Given records:

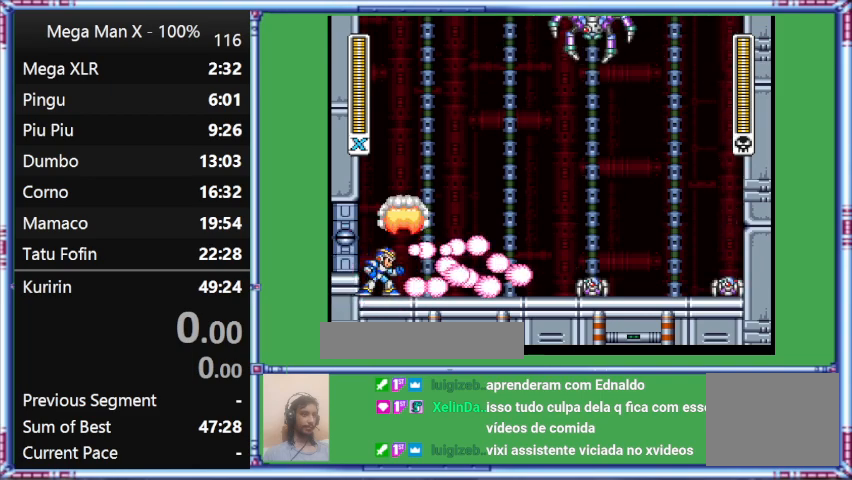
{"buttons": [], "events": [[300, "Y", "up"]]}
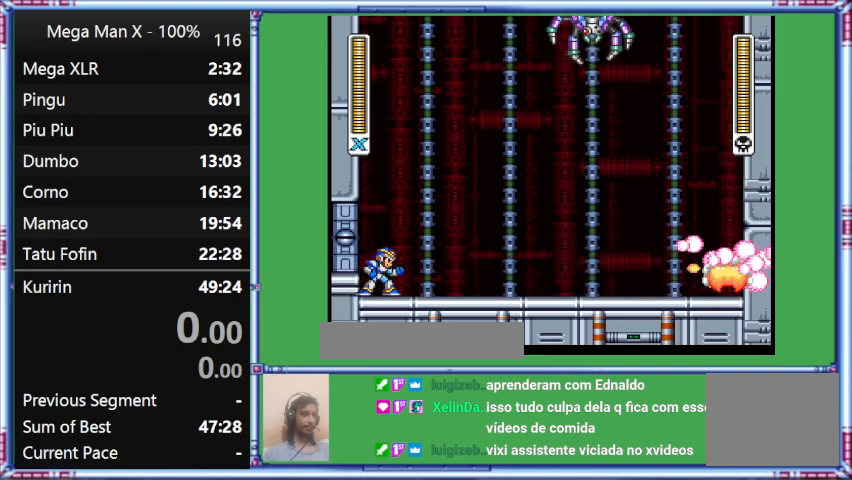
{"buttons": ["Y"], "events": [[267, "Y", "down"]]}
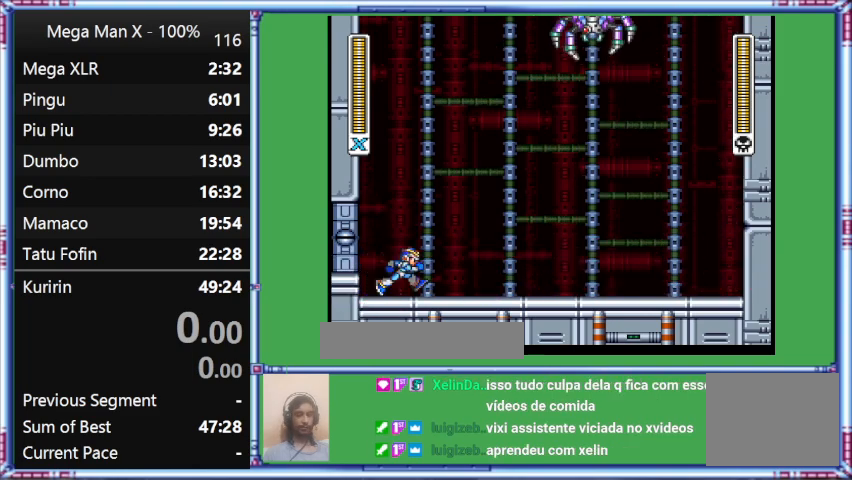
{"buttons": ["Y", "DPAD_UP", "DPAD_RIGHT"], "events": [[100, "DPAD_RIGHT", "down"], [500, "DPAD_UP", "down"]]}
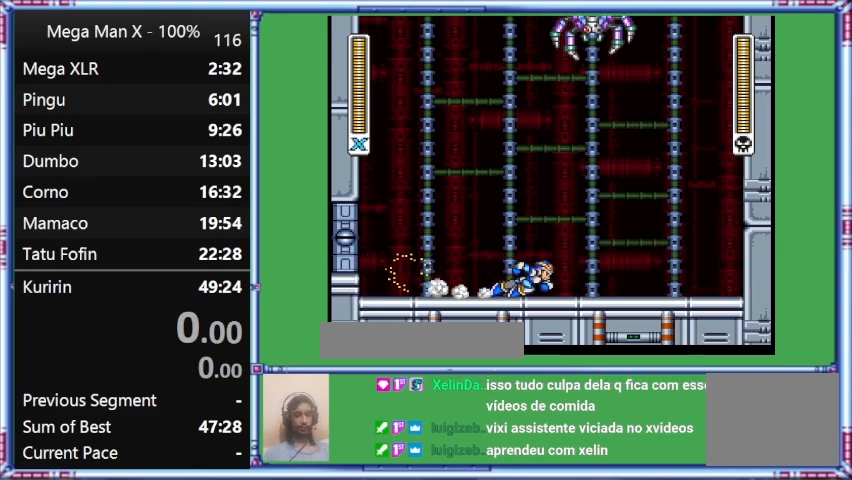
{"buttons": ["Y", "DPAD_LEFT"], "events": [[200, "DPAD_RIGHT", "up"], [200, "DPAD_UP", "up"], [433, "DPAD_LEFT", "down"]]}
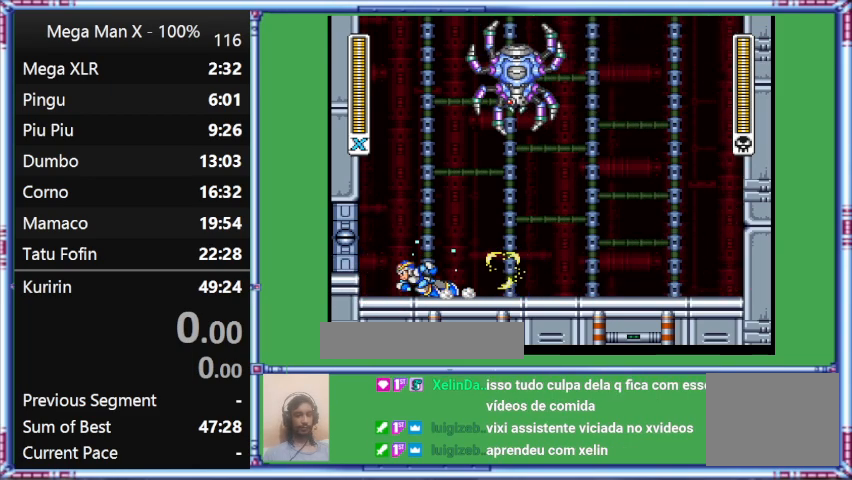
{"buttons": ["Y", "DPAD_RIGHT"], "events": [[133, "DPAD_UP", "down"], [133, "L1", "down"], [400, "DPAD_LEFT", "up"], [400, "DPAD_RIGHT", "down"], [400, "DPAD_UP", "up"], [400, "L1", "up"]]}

--

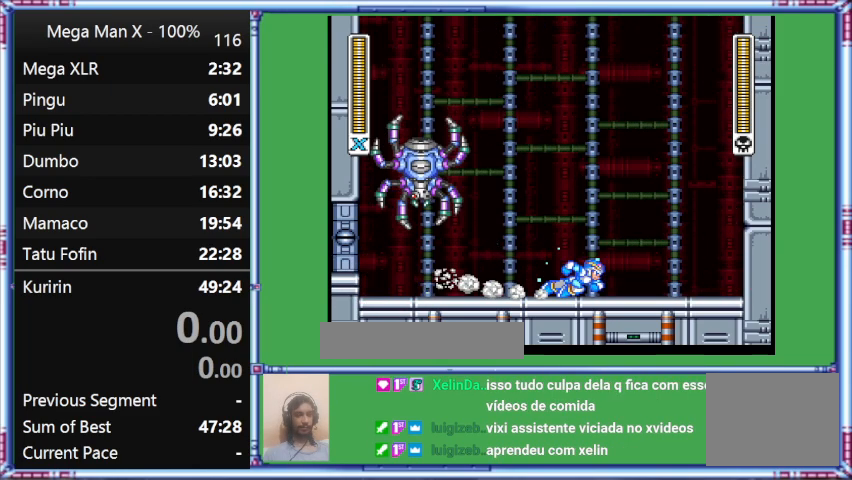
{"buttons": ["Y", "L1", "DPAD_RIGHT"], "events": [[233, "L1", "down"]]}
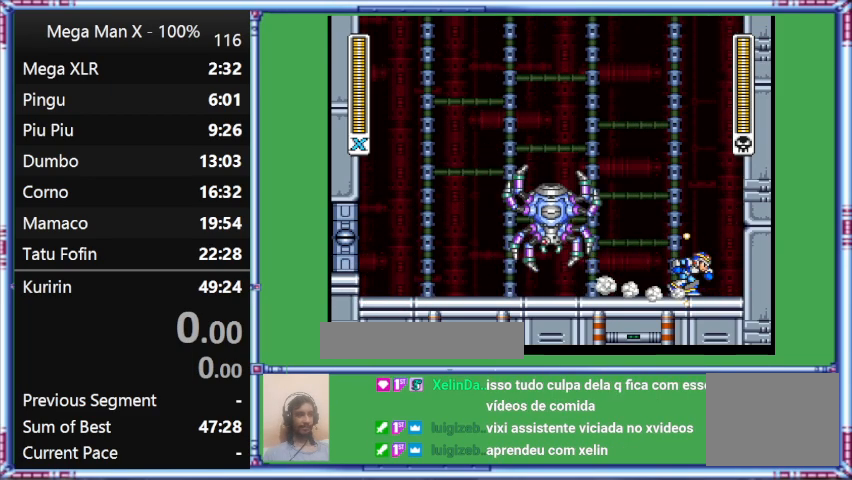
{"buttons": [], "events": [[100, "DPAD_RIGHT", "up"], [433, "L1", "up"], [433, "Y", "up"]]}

Exercise:
Where a line in the records above contains the word "down", include it in the count; state the total and nothing more.

Result of this exercise:
5